The code implements the Black-Scholes model and provides three detailed examples:

  1. 3D Visualization of Option Prices: Shows how call option prices change with stock price and time to maturity
  2. Option Greeks Analysis: Calculates and visualizes Delta, Gamma, and Theta
  3. Monte Carlo Simulation: Prices options using simulation and compares with the analytical solution

Key Functions:

  1. black_scholes(): Implements the analytical Black-Scholes formula
  2. bs_delta(), bs_gamma(), bs_theta(): Calculate option Greeks
  3. monte_carlo_option_pricing(): Simulates stock price paths using geometric Brownian motion

Visualization Analysis

1. 3D Surface Plot of Call Option Prices

The 3D plot shows how the call option price (z-axis) varies with:

  • Stock price (x-axis): As stock price increases, call option value increases
  • Time to maturity (y-axis): The time value of the option is visible

This visualization helps understand the non-linear relationship between these variables.

2. Option Greeks Visualization

The Greeks represent sensitivities of option prices to various factors:

  • Delta: Measures the rate of change of option price with respect to changes in the underlying asset’s price

    • Call delta ranges from $0$ to $1$
    • Put delta ranges from $-1$ to $0$
    • At-the-money options have delta near $0.5$ (calls) or $-0.5$ (puts)
  • Gamma: Measures the rate of change of delta with respect to changes in the underlying price

    • Highest at-the-money and decreases as the option moves in or out of the money
    • Same for both calls and puts
  • Theta: Measures the rate of change of option price with respect to the passage of time (time decay)
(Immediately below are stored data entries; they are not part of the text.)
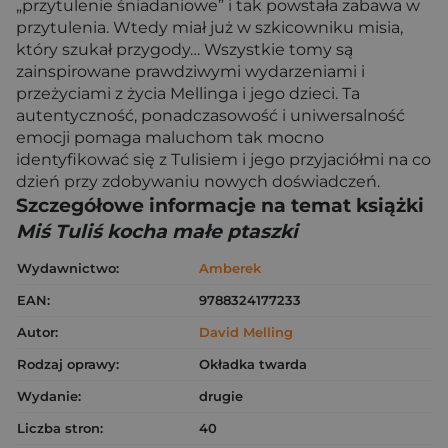
„przytulenie śniadaniowe” i tak powstała zabawa w
przytulenia. Wtedy miał już w szkicowniku misia,
który szukał przygody… Wszystkie tomy są
zainspirowane prawdziwymi wydarzeniami i
przeżyciami z życia Mellinga i jego dzieci. Ta
autentyczność, ponadczasowość i uniwersalność
emocji pomaga maluchom tak mocno
identyfikować się z Tulisiem i jego przyjaciółmi na co
dzień przy zdobywaniu nowych doświadczeń.
Szczegółowe informacje na temat książki
Miś Tuliś kocha małe ptaszki
Wydawnictwo:
Amberek
EAN:
9788324177233
Autor:
David Melling
Rodzaj oprawy:
Okładka twarda
Wydanie:
drugie
Liczba stron:
40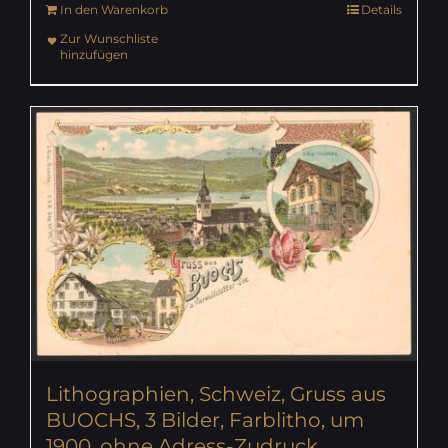
In den Warenkorb
Details
Zur Wunschliste
hinzufügen
Lithographien, Schweiz, Gruss aus
BUOCHS, 3 Bilder, Farblitho, um
1900, ohne Adress-Zudruck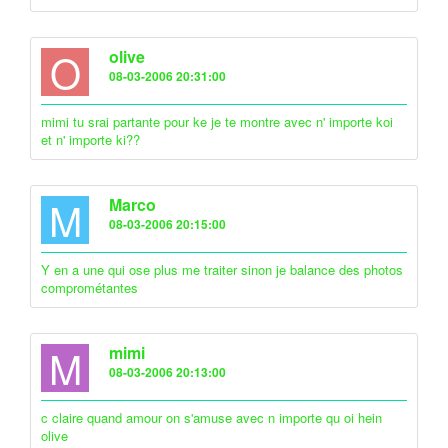
O
olive
08-03-2006 20:31:00
mimi tu srai partante pour ke je te montre avec n' importe koi
et n' importe ki??
M
Marco
08-03-2006 20:15:00
Y en a une qui ose plus me traiter sinon je balance des photos
comprométantes
M
mimi
08-03-2006 20:13:00
c claire quand amour on s'amuse avec n importe qu oi hein
olive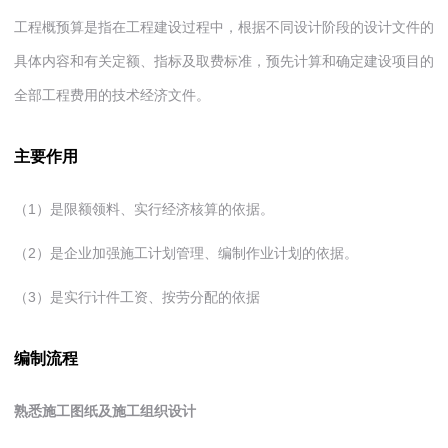
工程概预算是指在工程建设过程中，根据不同设计阶段的设计文件的
具体内容和有关定额、指标及取费标准，预先计算和确定建设项目的
全部工程费用的技术经济文件。
主要作用
（1）是限额领料、实行经济核算的依据。
（2）是企业加强施工计划管理、编制作业计划的依据。
（3）是实行计件工资、按劳分配的依据
编制流程
熟悉施工图纸及施工组织设计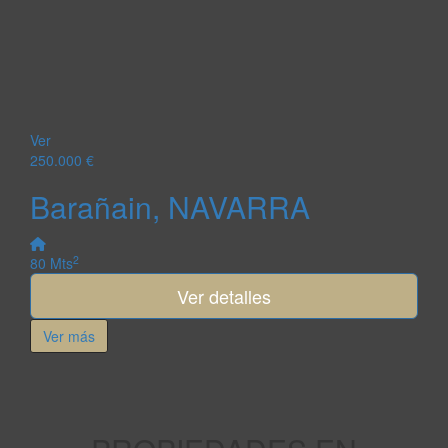
Ver
250.000 €
Barañain, NAVARRA
2
80 Mts
Ver detalles
Ver más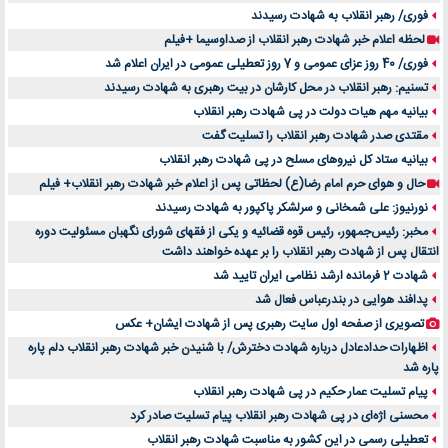
فوری/ رهبر انقلاب به شهادت رسیدند
لحظه اعلام خبر شهادت رهبر انقلاب از صداوسیما +فیلم
فوری/ 40 روز عزای عمومی و 7 روز تعطیلی عمومی در ایران اعلام شد
تسنیم: رهبر انقلاب در محل کارشان در بیت رهبری به شهادت رسیدند
بیانیه مهم هیات دولت در پی شهادت رهبر انقلاب
مقتدی صدر شهادت رهبر انقلاب را تسلیت گفت
بیانیه ستاد کل نیروهای مسلح در پی شهادت رهبر انقلاب
حال و هوای حرم امام رضا(ع) لحظاتی پس از اعلام خبر شهادت رهبر انقلاب+ فیلم
نورنیوز: علی شمخانی و سرلشکر پاکپور به شهادت رسیدند
مخبر: رئیس‌جمهور، رئیس قوه ‌قضائیه و یکی از فقهای شورای نگهبان مسئولیت دوره
انتقال پس ‌از شهادت رهبر انقلاب را بر عهده خواهند داشت
شهادت 2 فرمانده ارشد نظامی ایران تایید شد
پدافند هوایی در بندرعباس فعال شد
تصویری از صفحه اول سایت رهبری پس از شهادت ایشان+ عکس
اظهارات حدادعادل درباره شهادت دخترش/ با شنیدن خبر شهادت رهبر انقلاب دلم پاره
پاره شد
پیام تسلیت عمار حکیم در پی شهادت رهبر انقلاب
محسنی اژه‌ای در پی شهادت رهبر انقلاب پیام تسلیت صادر کرد
تعطیلی رسمی در این کشور به مناسبت شهادت رهبر انقلاب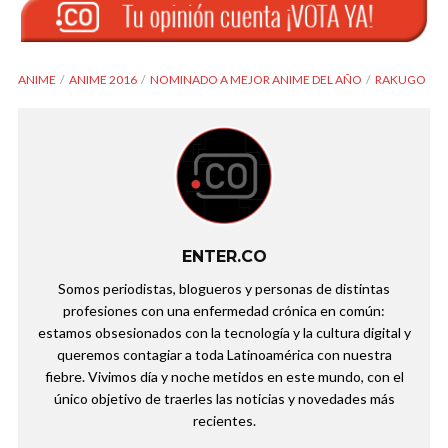
ANIME
ANIME 2016
NOMINADO A MEJOR ANIME DEL AÑO
RAKUGO
ENTER.CO
Somos periodistas, blogueros y personas de distintas
profesiones con una enfermedad crónica en común:
estamos obsesionados con la tecnología y la cultura digital y
queremos contagiar a toda Latinoamérica con nuestra
fiebre. Vivimos día y noche metidos en este mundo, con el
único objetivo de traerles las noticias y novedades más
recientes.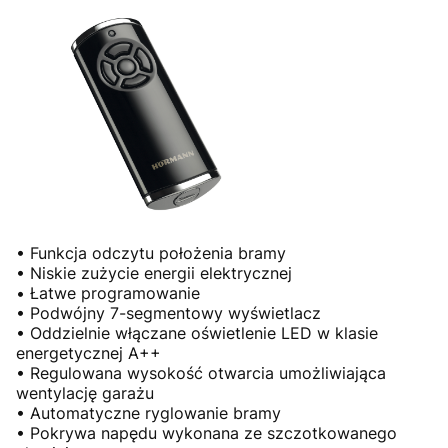
• Funkcja odczytu położenia bramy
• Niskie zużycie energii elektrycznej
• Łatwe programowanie
• Podwójny 7-segmentowy wyświetlacz
• Oddzielnie włączane oświetlenie LED w klasie
energetycznej A++
• Regulowana wysokość otwarcia umożliwiająca
wentylację garażu
• Automatyczne ryglowanie bramy
• Pokrywa napędu wykonana ze szczotkowanego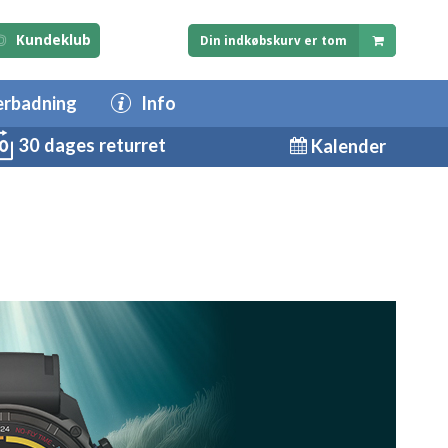
Kundeklub
Din indkøbskurv er tom
erbadning
Info
30 dages returret
Kalender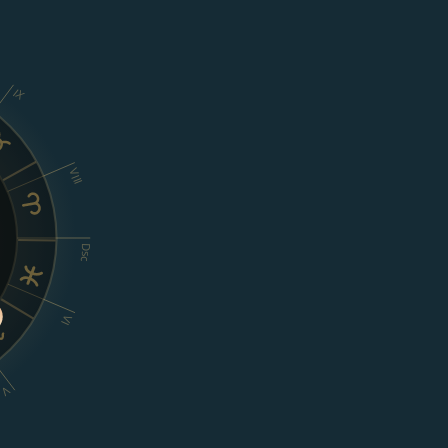
IX
VIII
Dsc
VI
V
    • Generally negative for both calls and puts (options lose value as time passes)
    • Most significant for at-the-money options

3. Monte Carlo Simulation

Monte Carlo Call Option Price: $6.8874
Black-Scholes Call Option Price: $6.8887
Difference: $0.0013

The histogram shows the distribution of simulated stock prices at expiration:

  • The red curve represents the theoretical lognormal distribution
  • The vertical lines mark the initial stock price and strike price
  • The simulation validates the Black-Scholes model by producing a similar price

When we compare the Monte Carlo estimate with the analytical Black-Scholes solution, they should be very close, with differences attributable to simulation error.

Conclusion

This example demonstrates several fundamental concepts in financial mathematics:

  1. Analytical solution of the Black-Scholes equation
  2. Option Greeks for risk management
  3. Monte Carlo methods for pricing financial instruments

The visualizations help develop intuition about option pricing behavior and the relationships between different variables in the model.